When the winning run crossed home plate in the ninth inning Friday, giving Cleveland an 11-10 comeback win over the Cincinnati Reds in Francona's spring debut with the Indians, the two-time World Series winner wasn't quite sure what to do.
"I just don't know if everybody knew it was a walk-off," Francona said with a laugh. "Everybody was kind of looking around. Nobody knew how to act."
For Francona, it had been a while.
Back in a dugout for the first time since parting ways with the Boston Red Sox after the 2011 season, Francona opened a new era with the revitalized Indians, who after luring him away from broadcasting in October, spent nearly $120 million on free agents to improve a club that lost 94 games last season.
Francona's got some work to do to get the Indians back into contention, but this was a start.
"Yeah, today was good," Francona said. "The starters got three innings just like we wanted. Everybody got an at-bat or two to kind of shake off the rust a little bit."
There was plenty of corrosion as the teams combined for 21 runs, 27 hits, four homers and some horrendous pitching.
The Reds led 10-8 going to the bottom of the ninth before the Indians loaded the bases against reliever Carlos Contreras. Cincinnati manager Dusty Baker brought in Drew Hayes and Mike McDade, acquired on waivers from Toronto in November, sliced a three-run double into the left-field corner to win it.
Cincinnati's Joey Votto singled in his first two at-bats as the defending NL West champions built a 5-0 lead in the first with some help from the Indians, who let an easy fly ball drop to score two runs.
Votto, the 2010 NL MVP, reported to training camp healthy after missing 48 games in 2012 following two arthroscopic surgeries on his left knee. He's been given a spot on Team Canada's roster for the upcoming World Baseball Classic, but Votto wants to play a few more games and see how he feels before committing to the event.
Baker likes what he's seen so far from his first baseman.
"Joey looked great, actually," he said. "He was running the bases well. You didn't see any signs of anything.

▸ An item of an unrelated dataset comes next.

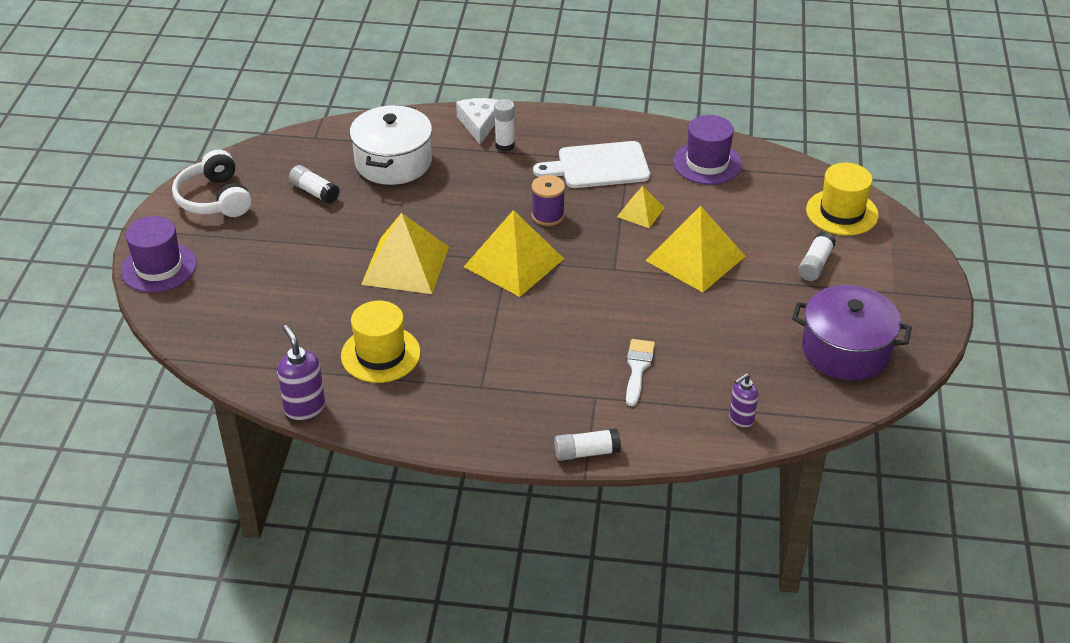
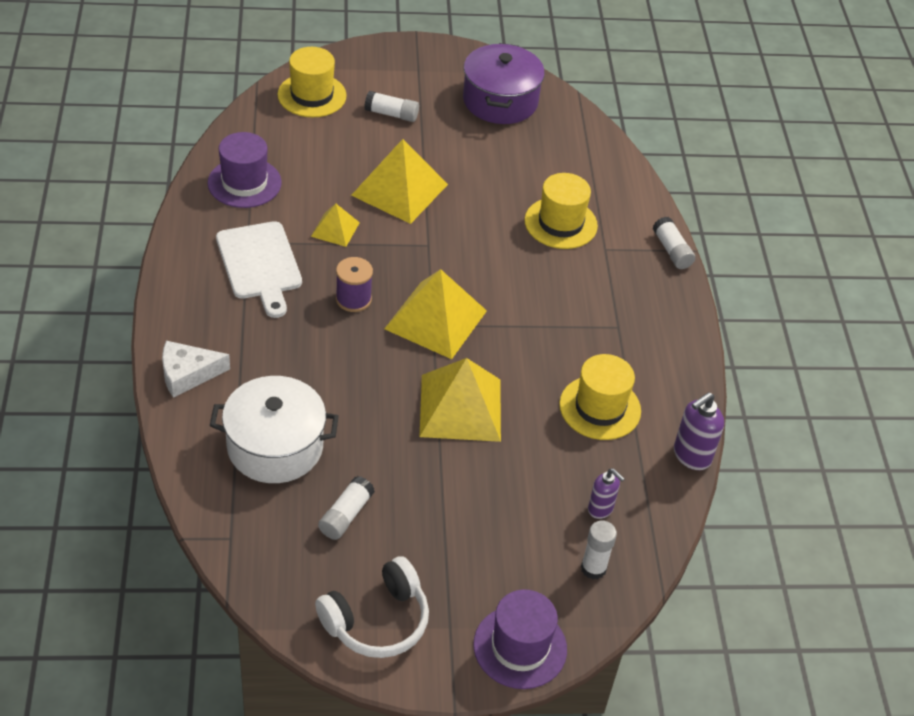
camera: 105 degrees left, 5 degrees up
(505, 145) = (229, 346): white glue stick -> white glue stick (593, 568)
(638, 368) = (560, 223): white brush -> yellow hat
(741, 419) = (600, 161): purple soap dispenser -> purple soap dispenser (600, 509)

He swung the bat well."
Before the game, Francona lamented the Cactus League opener coming so early in camp.
"I wish we had a couple more days to do fundamentals, but we'll go play," he said. "We have a lot of stuff to go over because we're still new. It's a long spring."
It didn't take long to see the revamped Indians have some kinks to work out.

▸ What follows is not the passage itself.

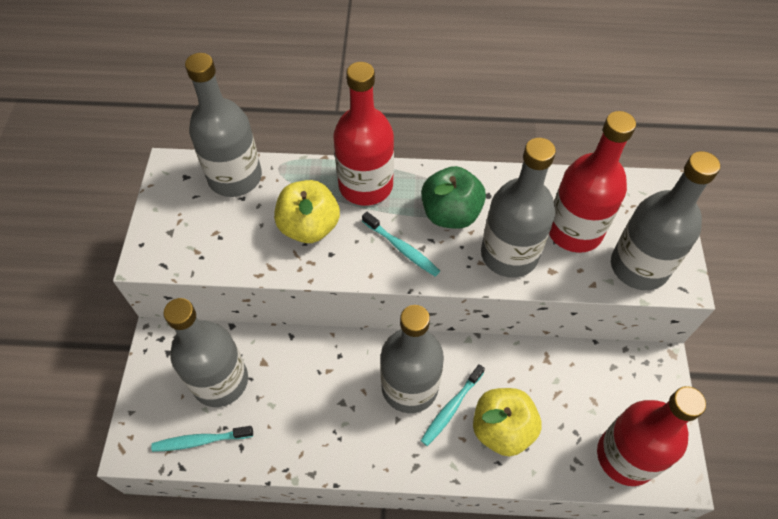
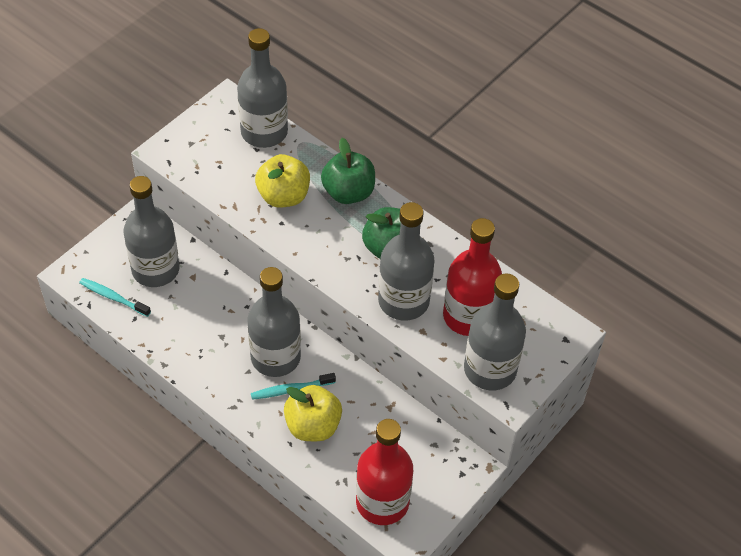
camera: 35 degrees right, 5 degrees down
(366, 185) = (348, 192): red bottle -> green apple
(401, 248) = (332, 249): turquoise toothbrush -> none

The Reds jumped to a quick 2-0 lead off starter Giovanni Soto on two hits, two walks and a passed ball by Indians catcher Carlos Santana, who tied for the AL lead with 10 last season.

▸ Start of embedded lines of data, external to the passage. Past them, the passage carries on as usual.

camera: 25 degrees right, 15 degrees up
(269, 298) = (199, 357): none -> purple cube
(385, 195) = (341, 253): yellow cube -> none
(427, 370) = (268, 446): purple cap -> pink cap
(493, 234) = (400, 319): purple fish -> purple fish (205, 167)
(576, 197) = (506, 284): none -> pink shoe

Francona pulled Soto after seven batters, but the Indians' troubles continued when a soft fly ball hit by Cincinnati's Ryan Hanigan to right-center fell between Michael Bourn and Drew Stubbs for a two-run double.
Playing together for the first time, Bourn, a two-time Gold Glove center fielder with Atlanta and Stubbs, who played center for Cincinnati last season, looked at each other as the ball landed on Goodyear Ballpark's manicured grass like a golfer's wedge shot kissing a green.
"Not that I want those things to happen, but it's spring training," Francona said. "We can work on it."
Bourn accepted blame for the miscue and miscommunication. With Bourn, Stubbs and left fielder Michael Brantley, the Indians have a speedy outfield that will save runs so long as the ball gets caught. Bourn said it will take some time for the trio to gel.
"That's the biggest key in the first couple weeks, finding out what kind of range each other has," said Bourn, who signed a four-year, $48 million contract. "Because I'm in the middle, I want know what the corners look like and we have real good corner outfielders.
"There's pretty much three center fielders out there. We'll learn as we go."
The Indians scored three runs in their first at-bat with Nick Swisher, Brantley and Santana all driving in runs. Lonnie Chisenhall, who begins the season as Cleveland's everyday third baseman, hit a two-run homer to put the Indians ahead 7-5 in the third.
After he came out of the game in the fourth, the always-upbeat Swisher, given a four-year, $56 million free agent contract, was excited about his teammate's first real swings of the spring.
"We popped seven runs in the first three innings of our first game, man," he said. "Guys are really excited, just to get out there and get in those game-type situations where you can compete, not only against your own guys but against other teams.
"It was nice to get out there and shake the cobwebs off a little bit."
NOTES: INF/OF Ryan Raburn also homered for the Indians. He's trying to win a utility job after spending several seasons with Detroit. ... Catchers Devin Mesoraco and Miguel Olivo homered for the Reds. .... The two teams will play again Saturday with Cincinnati as the home team in the ballpark shared by Ohio's major leaguers. ... Francona met with baseball officials Joe Torre and Steve Palermo to discuss new rules, including the change that prohibits pitchers from faking to third and throwing to first. It's now a balk. "I'm OK with it," Francona said. "It was very difficult for umpires. I understand why they want to take it out." .... The announced attendance was 3,188.